[Stored data entries]
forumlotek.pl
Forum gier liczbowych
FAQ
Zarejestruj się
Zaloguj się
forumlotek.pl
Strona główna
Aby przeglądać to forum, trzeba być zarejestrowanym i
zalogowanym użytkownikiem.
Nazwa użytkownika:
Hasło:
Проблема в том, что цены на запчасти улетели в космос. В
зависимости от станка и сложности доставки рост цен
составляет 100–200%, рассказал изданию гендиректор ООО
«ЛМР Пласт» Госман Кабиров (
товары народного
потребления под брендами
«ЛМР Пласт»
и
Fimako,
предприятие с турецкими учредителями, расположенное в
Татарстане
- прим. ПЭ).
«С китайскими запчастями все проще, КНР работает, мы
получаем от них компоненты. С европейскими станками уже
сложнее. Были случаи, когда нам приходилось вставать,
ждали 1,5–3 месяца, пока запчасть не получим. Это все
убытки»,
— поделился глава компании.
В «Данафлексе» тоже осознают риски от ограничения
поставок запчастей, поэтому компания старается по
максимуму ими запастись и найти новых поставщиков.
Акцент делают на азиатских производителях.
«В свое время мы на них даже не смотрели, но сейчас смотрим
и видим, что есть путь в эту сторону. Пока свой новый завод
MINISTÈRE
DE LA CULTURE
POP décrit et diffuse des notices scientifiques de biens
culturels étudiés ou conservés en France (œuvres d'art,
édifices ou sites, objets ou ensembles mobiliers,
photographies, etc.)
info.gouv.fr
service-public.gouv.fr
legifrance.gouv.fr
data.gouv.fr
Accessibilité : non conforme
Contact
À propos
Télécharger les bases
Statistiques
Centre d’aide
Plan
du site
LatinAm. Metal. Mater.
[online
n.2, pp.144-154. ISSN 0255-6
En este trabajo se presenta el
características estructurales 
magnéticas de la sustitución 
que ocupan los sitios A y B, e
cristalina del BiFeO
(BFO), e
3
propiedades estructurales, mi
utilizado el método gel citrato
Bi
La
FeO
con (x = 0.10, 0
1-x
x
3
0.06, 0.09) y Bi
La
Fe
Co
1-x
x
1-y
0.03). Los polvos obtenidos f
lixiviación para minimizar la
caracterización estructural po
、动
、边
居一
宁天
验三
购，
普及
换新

# WRITTEN TASK
Repeat the data. Keep every word the same.

# REPLY TO THE EXERCISE
forumlotek.pl
Forum gier liczbowych
FAQ
Zarejestruj się
Zaloguj się
forumlotek.pl
Strona główna
Aby przeglądać to forum, trzeba być zarejestrowanym i
zalogowanym użytkownikiem.
Nazwa użytkownika:
Hasło:
Проблема в том, что цены на запчасти улетели в космос. В
зависимости от станка и сложности доставки рост цен
составляет 100–200%, рассказал изданию гендиректор ООО
«ЛМР Пласт» Госман Кабиров (
товары народного
потребления под брендами
«ЛМР Пласт»
и
Fimako,
предприятие с турецкими учредителями, расположенное в
Татарстане
- прим. ПЭ).
«С китайскими запчастями все проще, КНР работает, мы
получаем от них компоненты. С европейскими станками уже
сложнее. Были случаи, когда нам приходилось вставать,
ждали 1,5–3 месяца, пока запчасть не получим. Это все
убытки»,
— поделился глава компании.
В «Данафлексе» тоже осознают риски от ограничения
поставок запчастей, поэтому компания старается по
максимуму ими запастись и найти новых поставщиков.
Акцент делают на азиатских производителях.
«В свое время мы на них даже не смотрели, но сейчас смотрим
и видим, что есть путь в эту сторону. Пока свой новый завод
MINISTÈRE
DE LA CULTURE
POP décrit et diffuse des notices scientifiques de biens
culturels étudiés ou conservés en France (œuvres d'art,
édifices ou sites, objets ou ensembles mobiliers,
photographies, etc.)
info.gouv.fr
service-public.gouv.fr
legifrance.gouv.fr
data.gouv.fr
Accessibilité : non conforme
Contact
À propos
Télécharger les bases
Statistiques
Centre d’aide
Plan
du site
LatinAm. Metal. Mater.
[online
n.2, pp.144-154. ISSN 0255-6
En este trabajo se presenta el
características estructurales 
magnéticas de la sustitución 
que ocupan los sitios A y B, e
cristalina del BiFeO
(BFO), e
3
propiedades estructurales, mi
utilizado el método gel citrato
Bi
La
FeO
con (x = 0.10, 0
1-x
x
3
0.06, 0.09) y Bi
La
Fe
Co
1-x
x
1-y
0.03). Los polvos obtenidos f
lixiviación para minimizar la
caracterización estructural po
、动
、边
居一
宁天
验三
购，
普及
换新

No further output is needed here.